WHAT YOU SHOULD DO: Restate all the entries exactly as they appear, apart from the pictures.

..............................

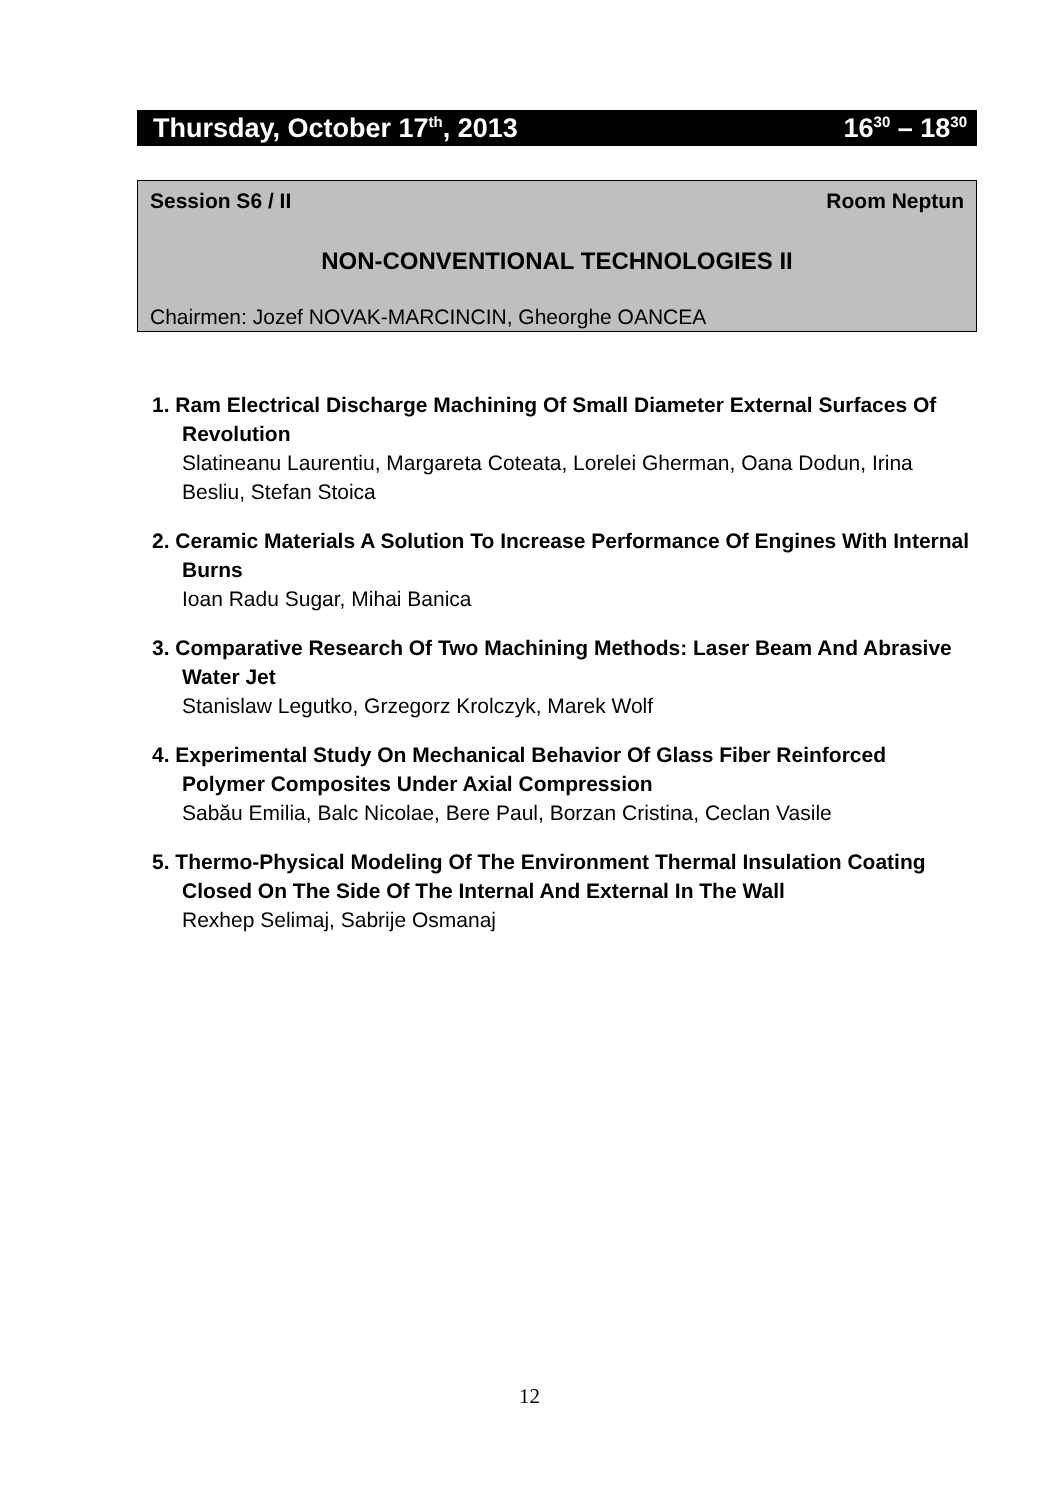Thursday, October 17<sup>th</sup>, 2013 16<sup>30</sup> – 18<sup>30</sup>
Session S6 / II Room Neptun
NON-CONVENTIONAL TECHNOLOGIES II
Chairmen: Jozef NOVAK-MARCINCIN, Gheorghe OANCEA
1. Ram Electrical Discharge Machining Of Small Diameter External Surfaces Of Revolution
Slatineanu Laurentiu, Margareta Coteata, Lorelei Gherman, Oana Dodun, Irina Besliu, Stefan Stoica
2. Ceramic Materials A Solution To Increase Performance Of Engines With Internal Burns
Ioan Radu Sugar, Mihai Banica
3. Comparative Research Of Two Machining Methods: Laser Beam And Abrasive Water Jet
Stanislaw Legutko, Grzegorz Krolczyk, Marek Wolf
4. Experimental Study On Mechanical Behavior Of Glass Fiber Reinforced Polymer Composites Under Axial Compression
Sabău Emilia, Balc Nicolae, Bere Paul, Borzan Cristina, Ceclan Vasile
5. Thermo-Physical Modeling Of The Environment Thermal Insulation Coating Closed On The Side Of The Internal And External In The Wall
Rexhep Selimaj, Sabrije Osmanaj
12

..............................

RESPONSE AREA:
Thursday, October 17<sup>th</sup>, 2013 16<sup>30</sup> – 18<sup>30</sup>
Session S6 / II Room Neptun
NON-CONVENTIONAL TECHNOLOGIES II
Chairmen: Jozef NOVAK-MARCINCIN, Gheorghe OANCEA
1. Ram Electrical Discharge Machining Of Small Diameter External Surfaces Of Revolution
Slatineanu Laurentiu, Margareta Coteata, Lorelei Gherman, Oana Dodun, Irina Besliu, Stefan Stoica
2. Ceramic Materials A Solution To Increase Performance Of Engines With Internal Burns
Ioan Radu Sugar, Mihai Banica
3. Comparative Research Of Two Machining Methods: Laser Beam And Abrasive Water Jet
Stanislaw Legutko, Grzegorz Krolczyk, Marek Wolf
4. Experimental Study On Mechanical Behavior Of Glass Fiber Reinforced Polymer Composites Under Axial Compression
Sabău Emilia, Balc Nicolae, Bere Paul, Borzan Cristina, Ceclan Vasile
5. Thermo-Physical Modeling Of The Environment Thermal Insulation Coating Closed On The Side Of The Internal And External In The Wall
Rexhep Selimaj, Sabrije Osmanaj
12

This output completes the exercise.